- Occupation: Foley artist
- Known for: Film sound effects
- Awards: Golden Reel Awards for The Dark Knight and The Matrix

= John Roesch =

American Foley artist

John Roesch is an American Foley artist. Roesch is the head Foley artist at Lucasfilm's Skywalker Ranch.

Roesch has provided Foley sound effects for over 400 films, including The Dark Knight, The Dark Knight Rises, the Matrix trilogy, The Green Mile, and E.T. Roesch received a 2013 career achievement award during the Motion Picture Sound Editors’ 60th Golden Reel Awards ceremony.

== Career ==
John Roesch graduated from New York University with a degree in filmmaking and entered the film industry in 1978. He started as a Foley artist working at Gomillion Sound before eventually moving on to Samuel Goldwyn Studios, which was then folded into Warner Hollywood Studios.

John Roesch is responsible for producing many sound effects for film and entertainment. His notable sounds include R2-D2 in Star Wars: The Empire Strikes Back, E.T.'s body movements, and the sounds of Trinity’s latex body suit in the film The Matrix.

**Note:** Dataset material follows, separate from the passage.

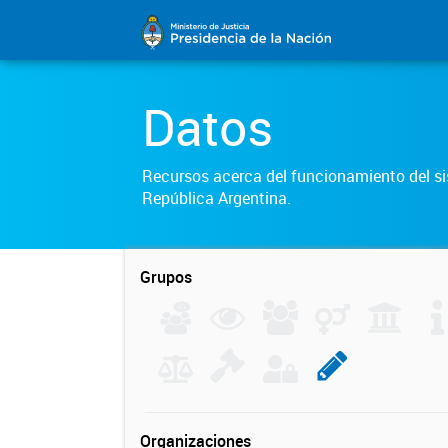
Datos
Recursos acerca del funcionamiento del sis
República Argentina.
Grupos
Organizaciones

After working with Warner Hollywood, Roesch moved on to work at Taj Soundworks in 1983. In 1992, he left Taj Soundworks and returned to Warner Hollywood until 2000. He is now the lead Foley artist at Skywalker Ranch. His Foley work on the 2022 TV show Andor led him to receive nominations from the Primetime Emmy and Golden Reel Awards.